Giving Compass' Take: 

• A Chalkbeat analysis of Colorado school districts found that the state disproportionately suspends black and Hispanic male students more frequently than others. 

• How can schools provide trainings to work on racial and implicit bias? How can we adopt restorative justice practices and hold teachers accountable for implementing them?

Cultural responsiveness in the classroom forces educators to think about how varying experiences will impact students, and learn to embrace diversity. This could be a potential solution to problems like these. 


Young black boys are suspended at disproportionate rates in school districts across Colorado. Some rural districts have the highest early childhood suspension rates in the state. And despite nationwide debate about the impact of harsh discipline on young children and local efforts to bring the numbers down, suspensions in the early grades are actually going up.

These are a few of the findings from a new Chalkbeat analysis of three years of data on out-of-school suspensions given to students in kindergarten through second grade.

At least three large metro Denver districts have recently launched their own efforts to reduce the number of small children sent home for misbehaving — but not without some trepidation from teachers.

Supporters of policies that limit suspensions of young children say such discipline doesn’t work to change students’ behavior, harms them educationally, and disproportionately affects boys and children of color.

Opponents of such policies say suspension is a tool sometimes needed to help restore classroom order, ensure student and teacher safety, and focus a family’s attention on the problem.

The five districts with the lowest suspension rates among the state’s 30 largest, are scattered geographically and range in size, but generally have fewer students from poor families and fewer students of color than high-suspending large districts.

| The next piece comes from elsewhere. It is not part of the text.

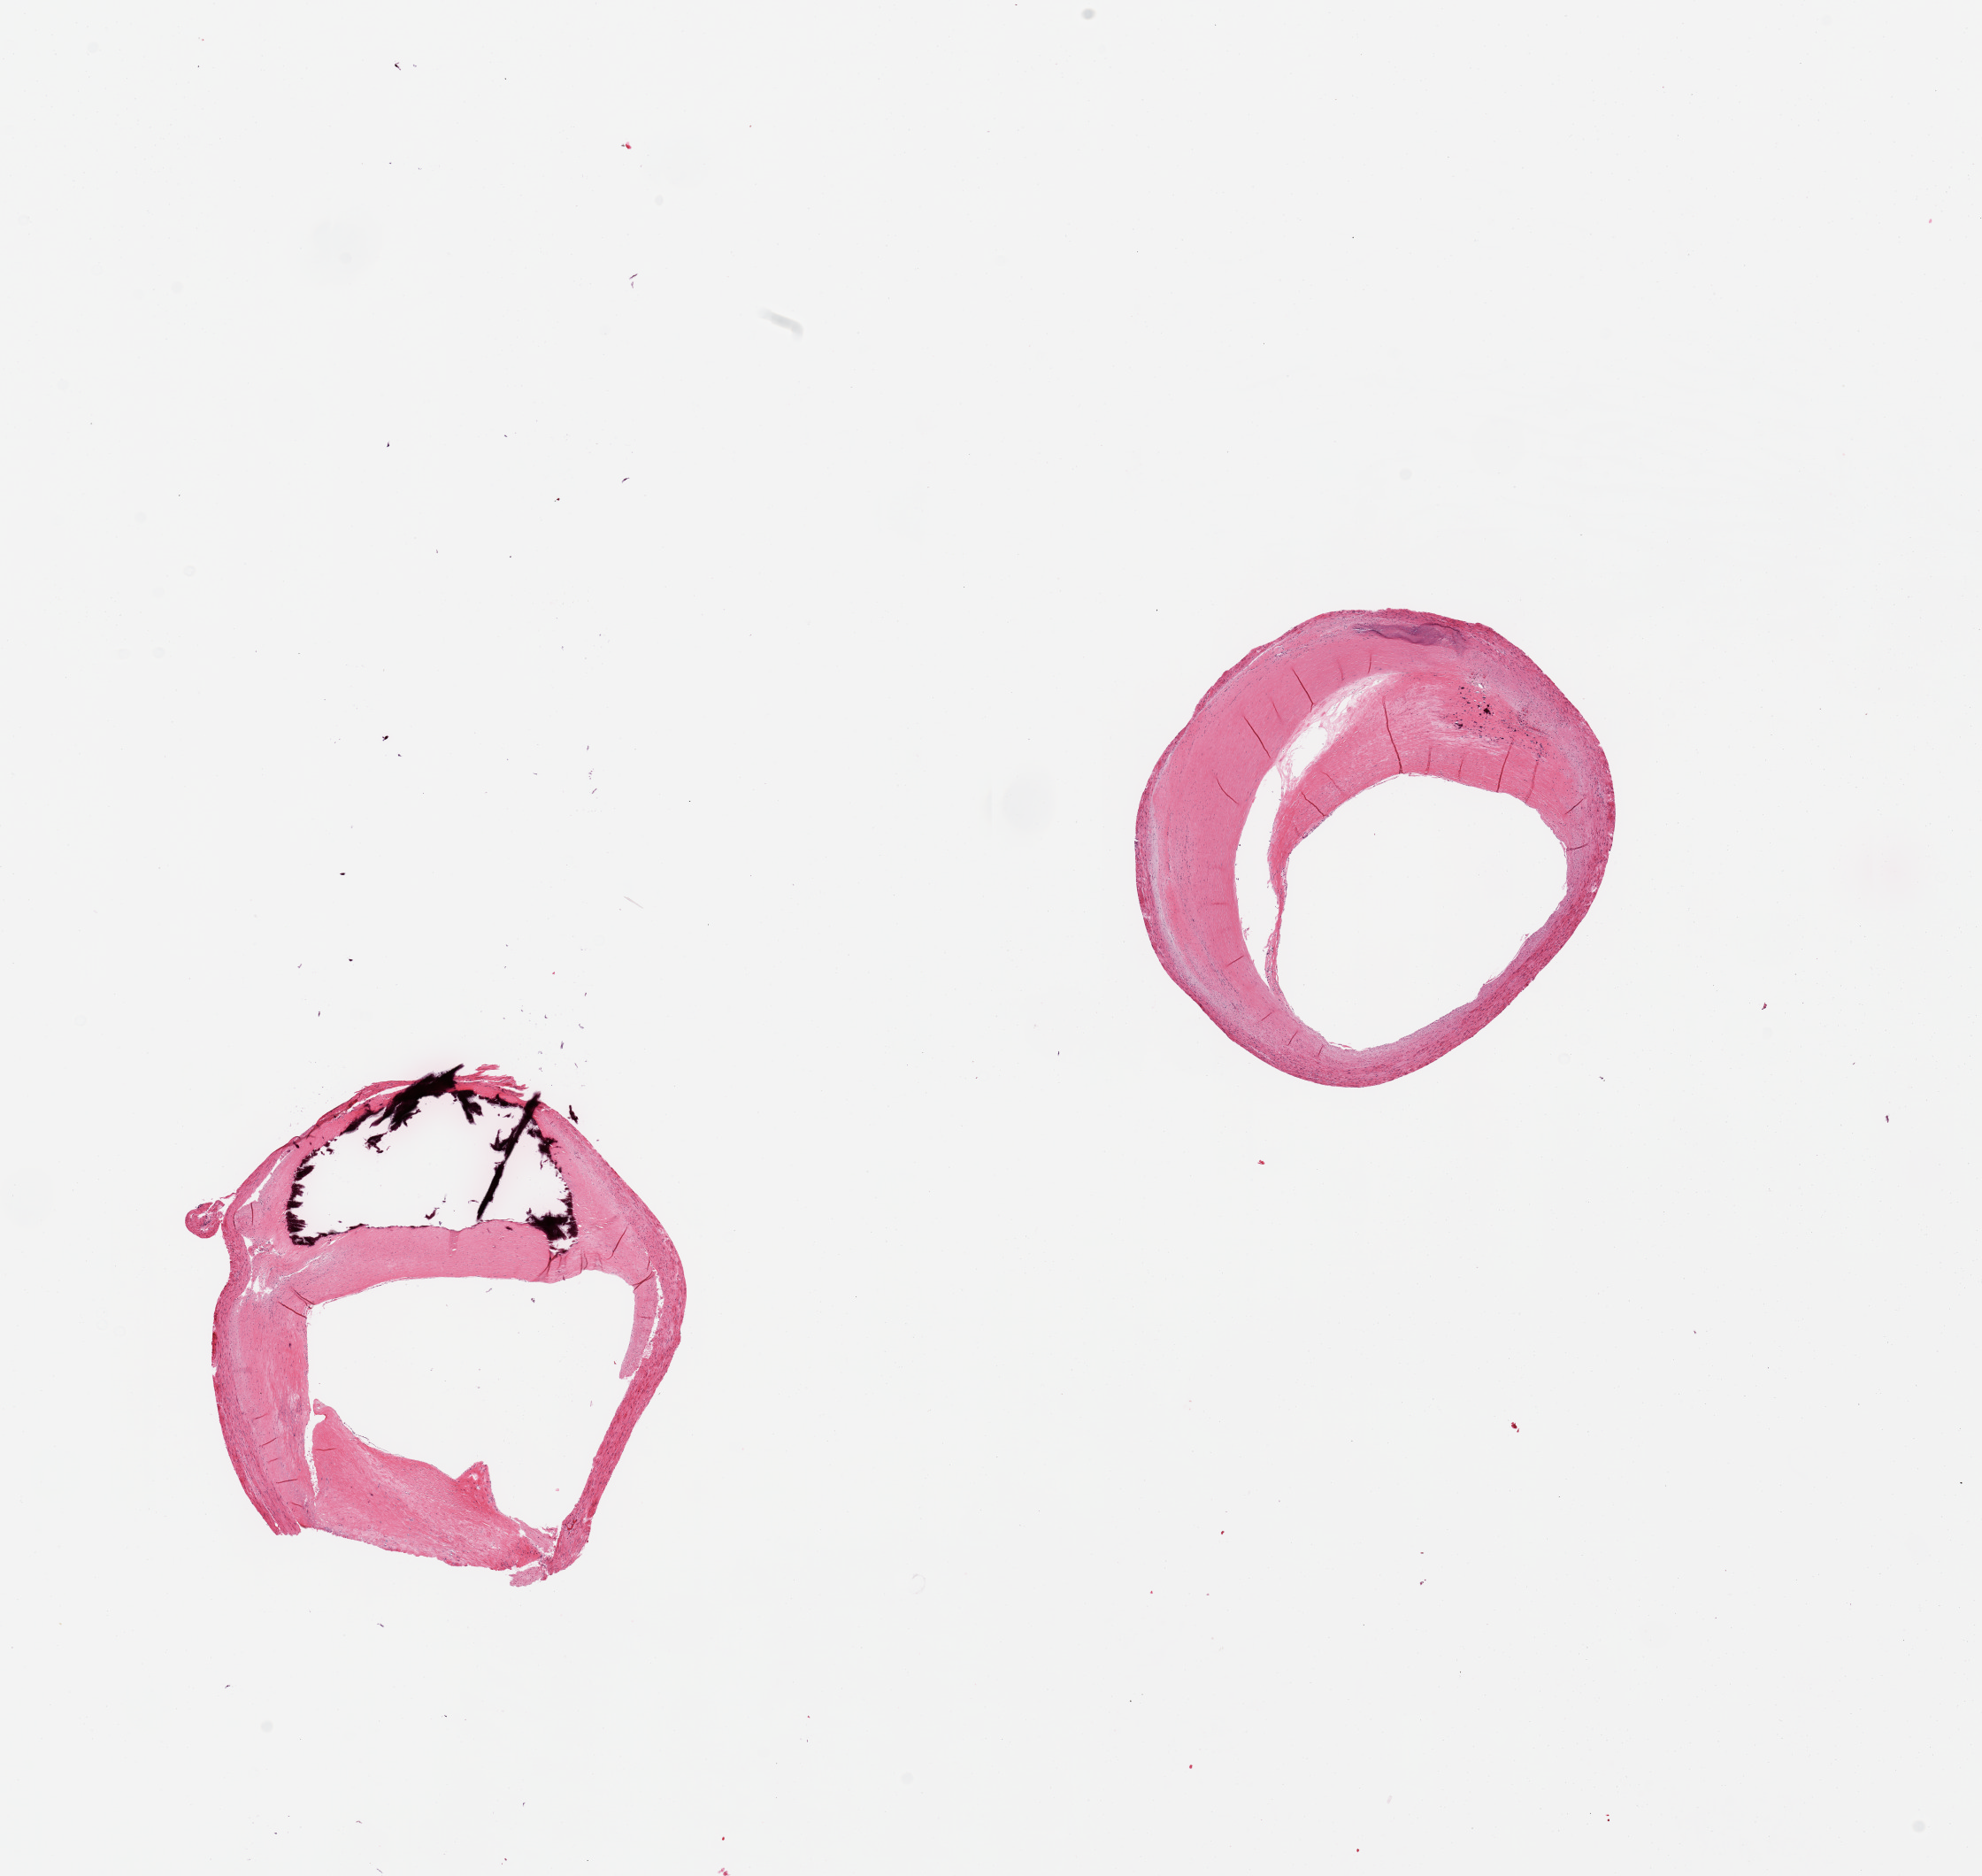
H&E whole-slide image, shown as a low-resolution overview of the whole scanned area (about 17.7 x 16.8 mm), PAXgene-fixed paraffin-embedded (PFPE) section, section of coronary artery (target tissue), donor tissue sample. Donor: male.
* reviewer comment on this tissue sample: 2 pieces; large (2 mm) eccentric calcified plaque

While black boys make up only about 2.3 percent of the state’s kindergarten to second-grade students, they receive almost 10 percent of suspensions given in that age group. Such disparities exist in all 14 of the state’s 30 largest districts for which data was available.

At the state level, Hispanic boys make up 17 percent of the kindergarten through second-grade population but receive 29 percent of suspensions. At the district level, the picture varies.